The company’s placebo-controlled study is slated to evaluate the safety and efficacy of pulsed, inhaled nitric oxide in patients with PH-ILD, including those with idiopathic pulmonary fibrosis, Bellerophon reported.
Forty patients will be enrolled in the trial, the company said, and the study’s primary endpoint is the change in six minute walk distance from baseline to week eight.
“The initiation of our iNO-PF study represents an important milestone in our INOpulse development program,” CEO Fabian Tenenbaum said in prepared remarks. “PH associated with ILD, including PH-IPF, are devastating conditions with no approved therapies. Patients suffering from these conditions represent an orphan population with a mean survival of only two years from diagnosis and for whom systemic vasodilators have proven to be ineffective.

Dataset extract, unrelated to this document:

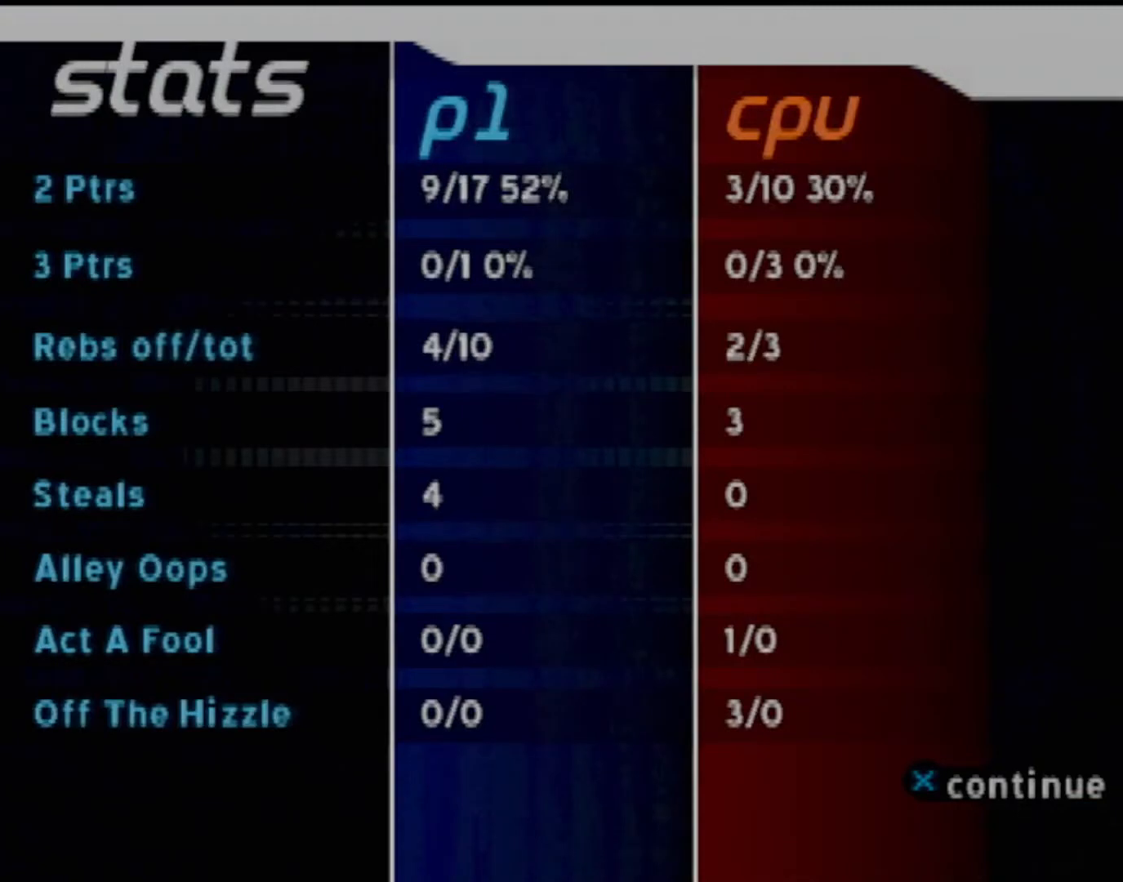
{"buttons": [], "left_stick": "center", "events": [[34, "CROSS", "up"], [167, "CROSS", "down"], [267, "CROSS", "up"], [401, "CROSS", "down"], [468, "CROSS", "up"]]}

The proprietary and targeted INOpulse mechanism of action, and the positive data generated from our previously completed Phase IIa study, suggest that INOpulse has the potential to become the first approved therapy to address this critical treatment void. We look forward to working with our Steering Committee and investigators to continue the development of INOpulse for PH-ILD.”
BLPH shares were up 1.5% on the news today, trading at $2.68 apiece in mid-morning activity.